▸ **Exercise task**: Quote the records below word for word, from their first line through the line that contains "176L163 170L154 158L134", including both ends. Leave the pictures out.

▸ **Recorded data**:
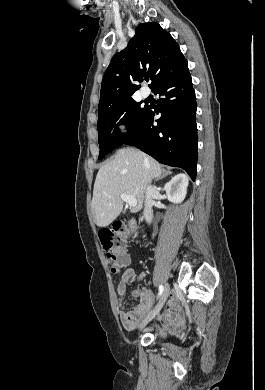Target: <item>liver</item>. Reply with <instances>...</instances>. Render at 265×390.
Wrapping results in <instances>:
<instances>
[{
	"mask_svg": "<svg viewBox=\"0 0 265 390\" xmlns=\"http://www.w3.org/2000/svg\"><path fill=\"white\" fill-rule=\"evenodd\" d=\"M160 176L163 170L154 158L134 148L119 149L96 176L92 199L95 224L105 227L117 218L123 209V193L135 197L137 205L131 212H139L147 186Z\"/></svg>",
	"mask_w": 265,
	"mask_h": 390,
	"instance_id": "obj_1",
	"label": "liver"
}]
</instances>
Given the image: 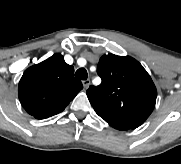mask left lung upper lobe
<instances>
[{"mask_svg": "<svg viewBox=\"0 0 181 164\" xmlns=\"http://www.w3.org/2000/svg\"><path fill=\"white\" fill-rule=\"evenodd\" d=\"M97 73L102 82L91 85L87 97L96 113L107 123L135 129L152 113L156 87L142 65L130 56L104 55Z\"/></svg>", "mask_w": 181, "mask_h": 164, "instance_id": "obj_1", "label": "left lung upper lobe"}]
</instances>
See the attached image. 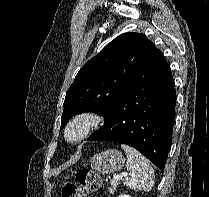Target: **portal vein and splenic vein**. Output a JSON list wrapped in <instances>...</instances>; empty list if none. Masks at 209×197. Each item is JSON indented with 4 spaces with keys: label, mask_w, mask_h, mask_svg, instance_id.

▸ **Response**:
Target: <item>liver</item>. Reply with <instances>...</instances>. Render at 265×390.
Wrapping results in <instances>:
<instances>
[{
	"mask_svg": "<svg viewBox=\"0 0 265 390\" xmlns=\"http://www.w3.org/2000/svg\"><path fill=\"white\" fill-rule=\"evenodd\" d=\"M160 176L163 170L154 158L134 148L119 149L96 176L92 199L95 224L105 227L117 218L123 209V193L135 197L137 205L131 212H139L147 186Z\"/></svg>",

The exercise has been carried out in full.